You might think Jane Roe from the landmark 1973 Supreme Court case of Roe v. Wade would unhesitatingly support a women’s right to choose.

But the woman behind the pseudonym, whose name was Norma McCorvey and who died on Saturday, had a complicated a relationship with abortion. While she sought the procedure when she was 22, she flipped her stance in 1995 when she first become a born-again Christian.

“I think I have always been pro-life,” Ms. McCorvey once told a local radio station. “I just didn’t know it.”

McCorvey’s death comes at a critical juncture in the abortion debate. While President Trump has promised to overturn the case to give states the right to legislate abortion, the rate of legal abortions in the United States is declining, which researchers attribute to easier access to birth control.

While it seems like the two camps – pro-life vs. pro-choice – remain as split as ever, some studies suggest that like McCorvey’s biography, the abortion debate isn’t that simple.

- _The data_:
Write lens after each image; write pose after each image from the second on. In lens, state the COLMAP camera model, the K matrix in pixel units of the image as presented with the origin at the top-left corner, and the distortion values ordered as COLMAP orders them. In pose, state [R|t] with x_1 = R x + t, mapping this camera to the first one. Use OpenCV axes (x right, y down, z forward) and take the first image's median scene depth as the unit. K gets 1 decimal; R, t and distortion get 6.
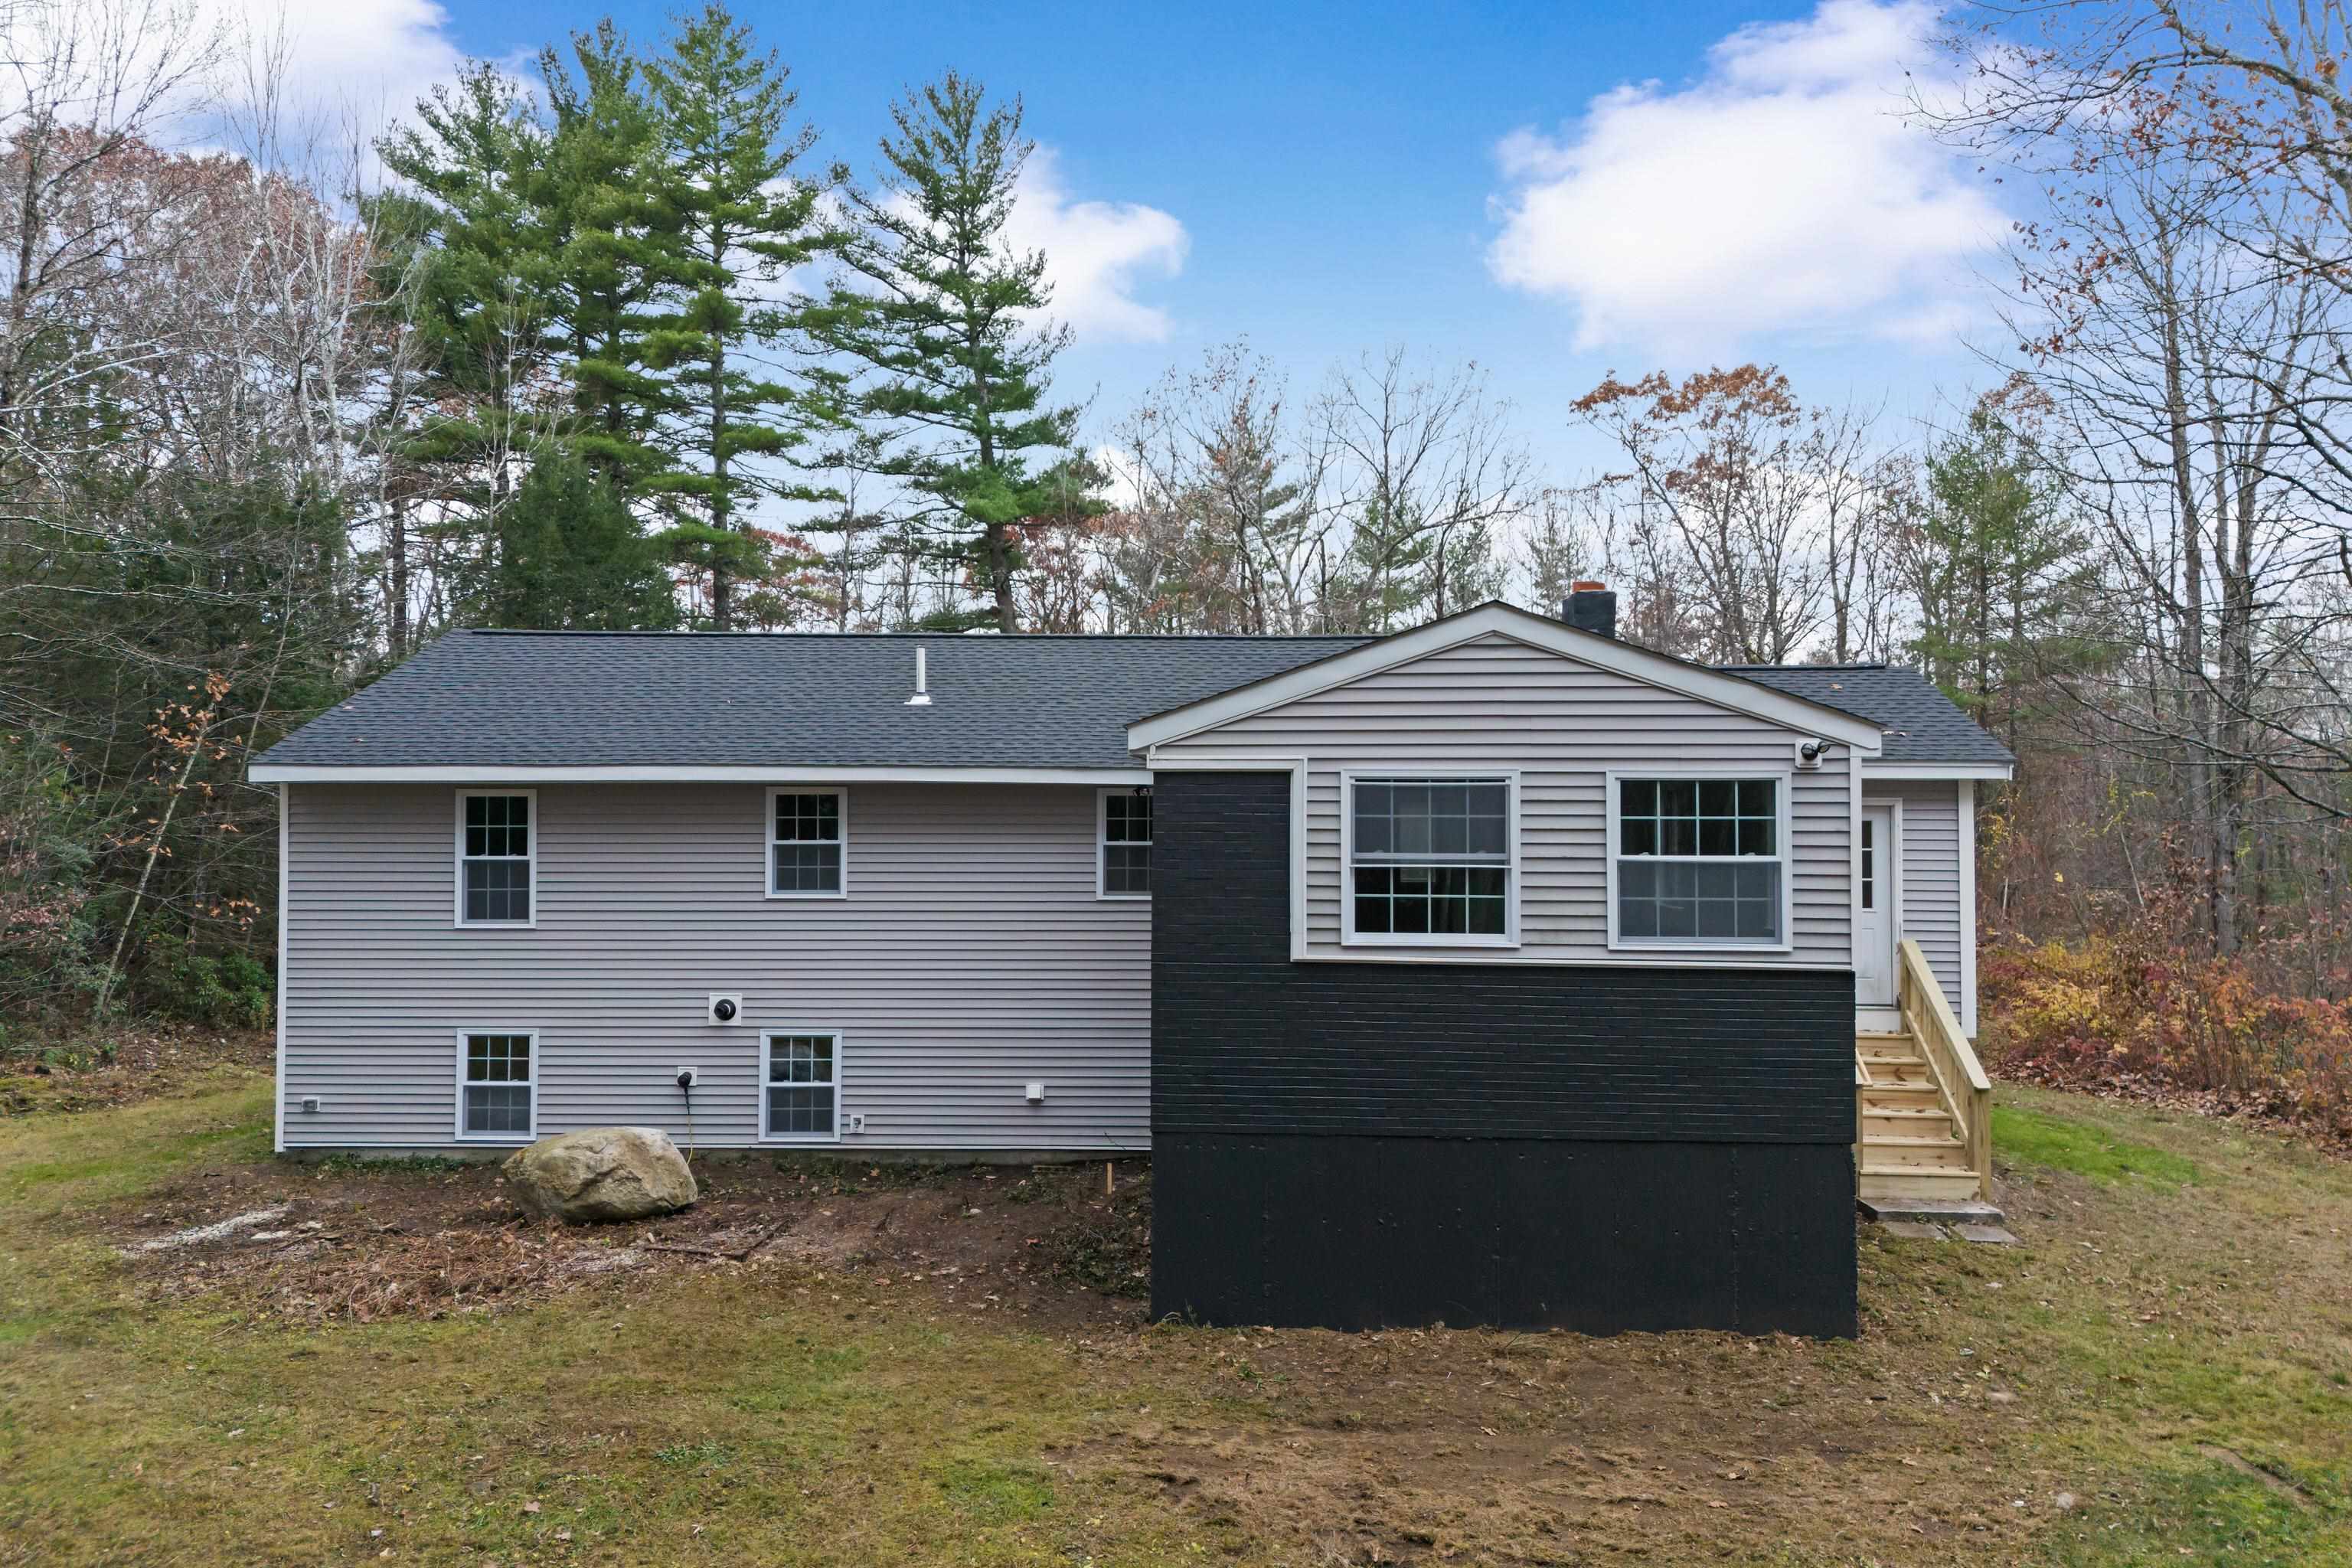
lens RADIAL K [[1744.8, 0, 1176.0], [0, 1744.8, 784.0], [0, 0, 1]] dist [0.076536, -0.078232]
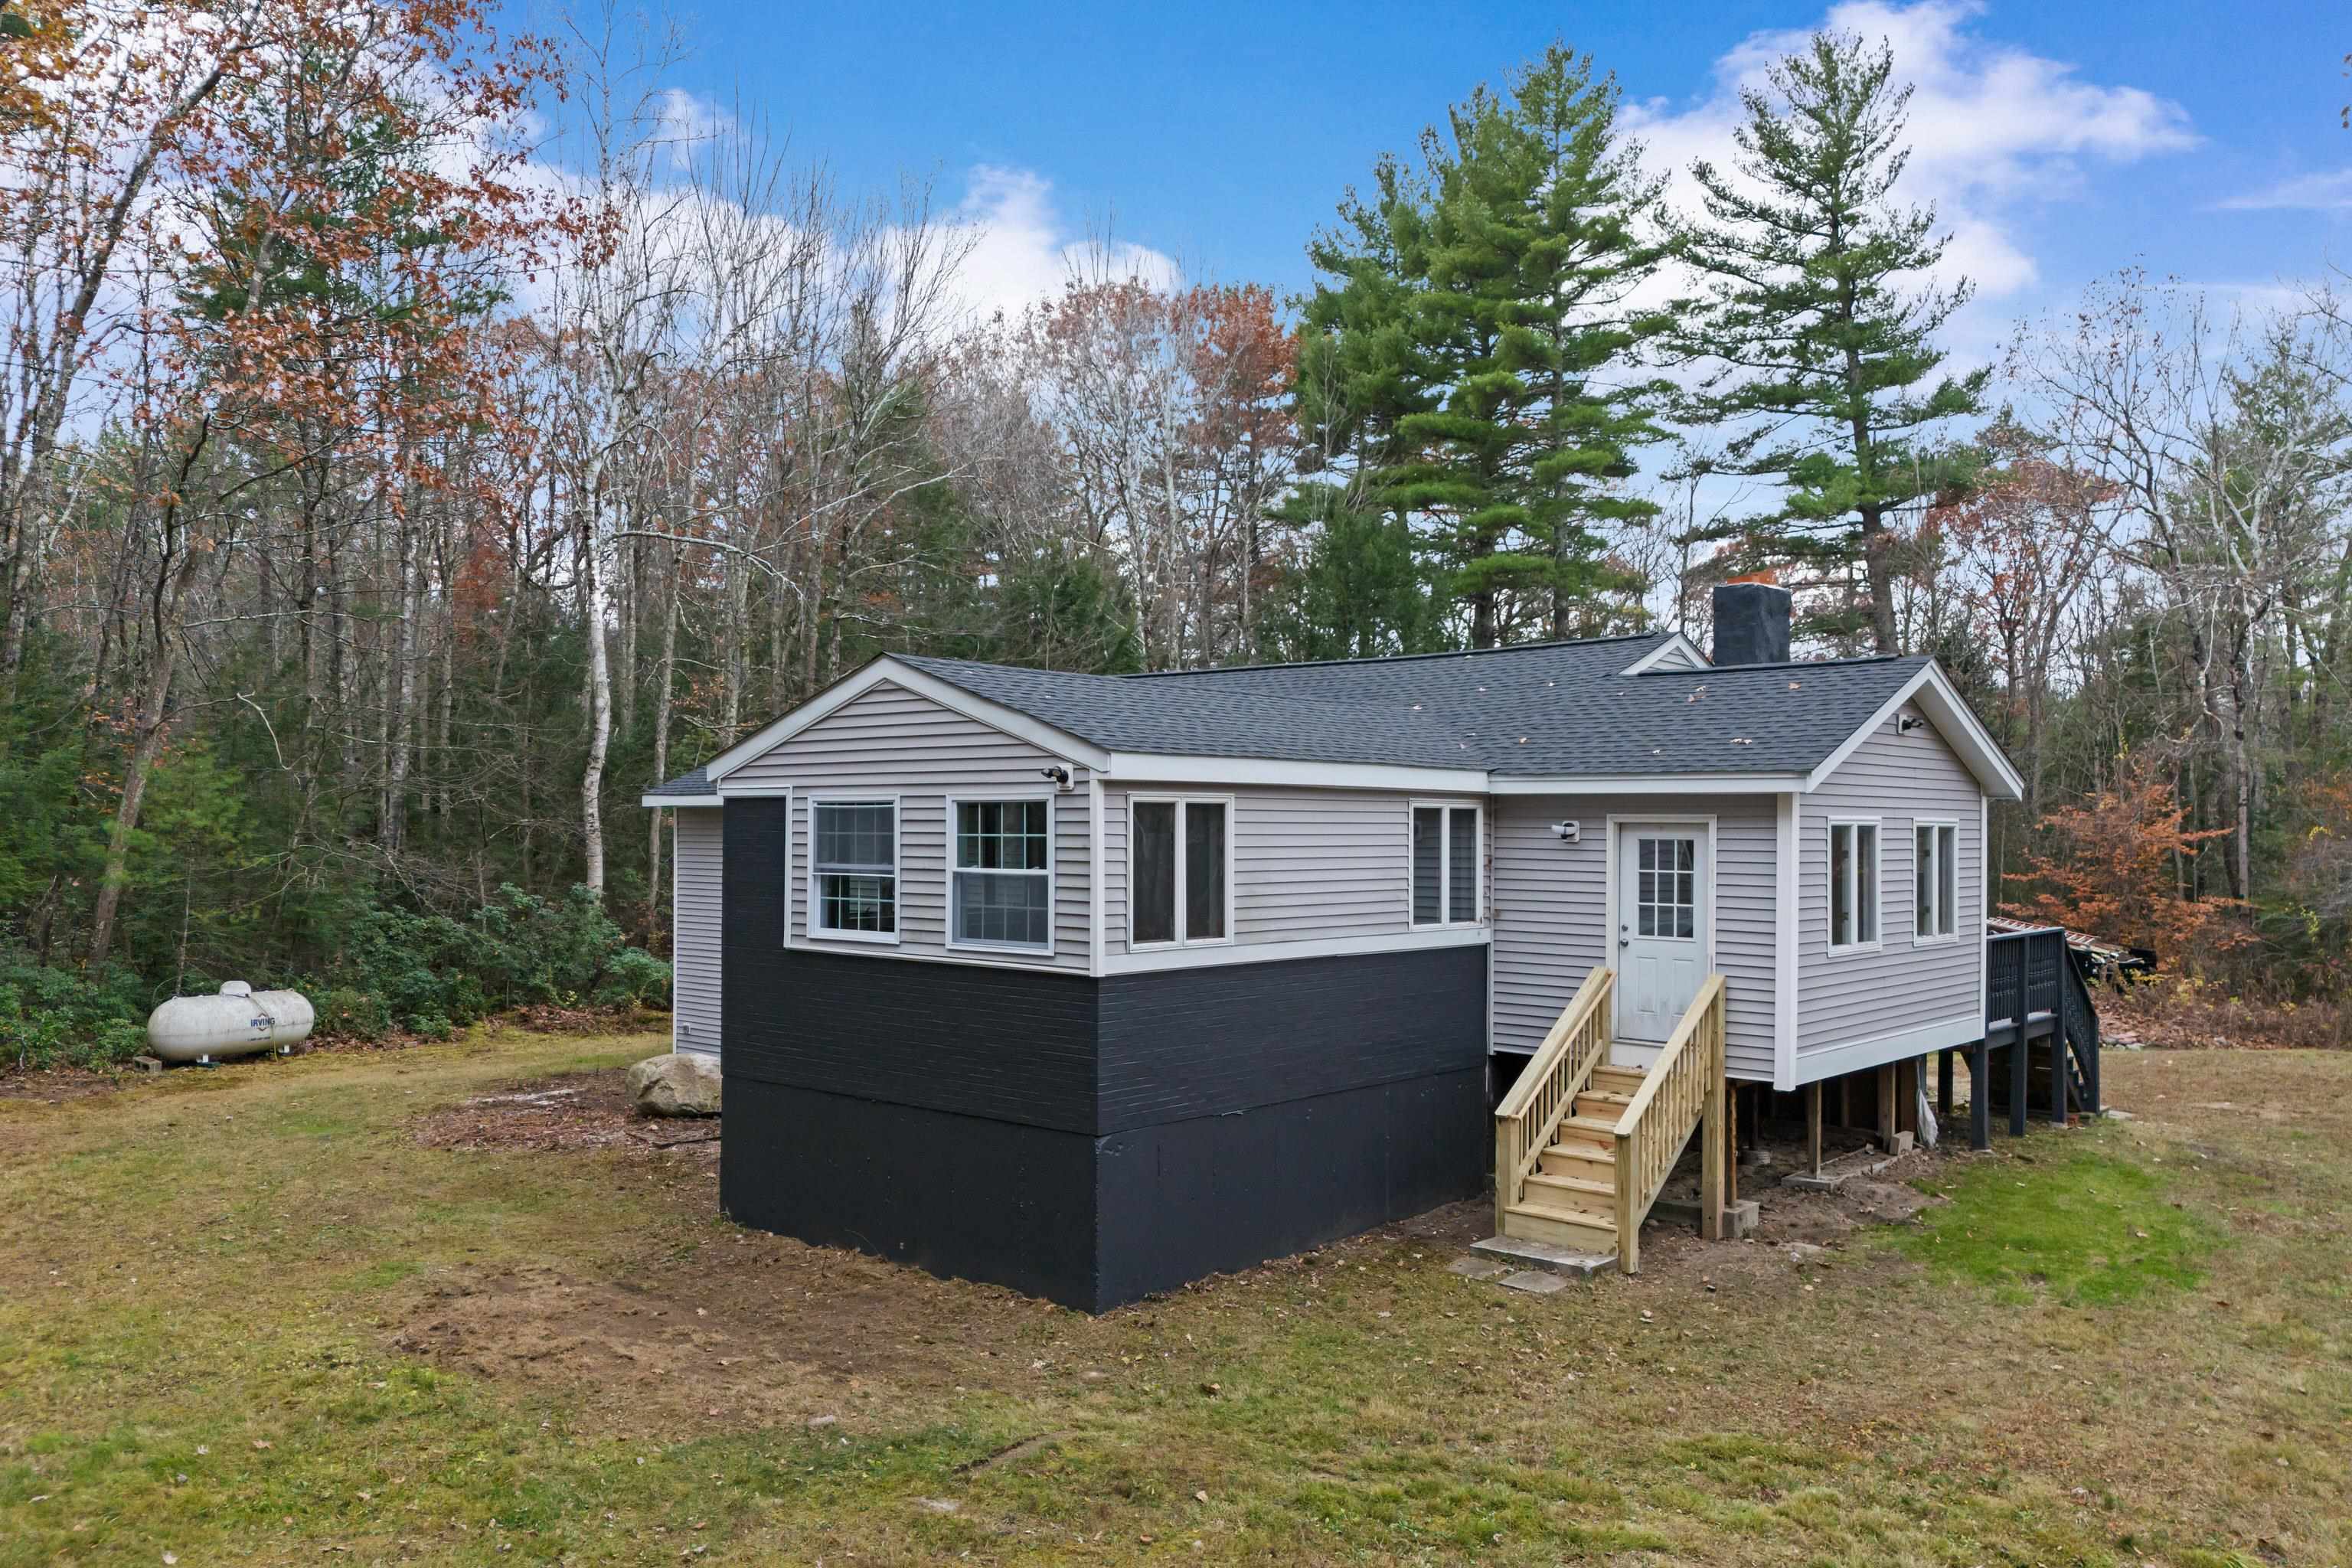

- _Tasks to complete_:
- A) Please list every figure written in digits in the passage on Norma McCorvey above the lines.
- B) According to the passage on Norma McCorvey, what do researchers credit for the declining rate of legal abortions in the United States?

- _List of answers_:
- A) 1973, 22, 1995

- B) Easier access to birth control.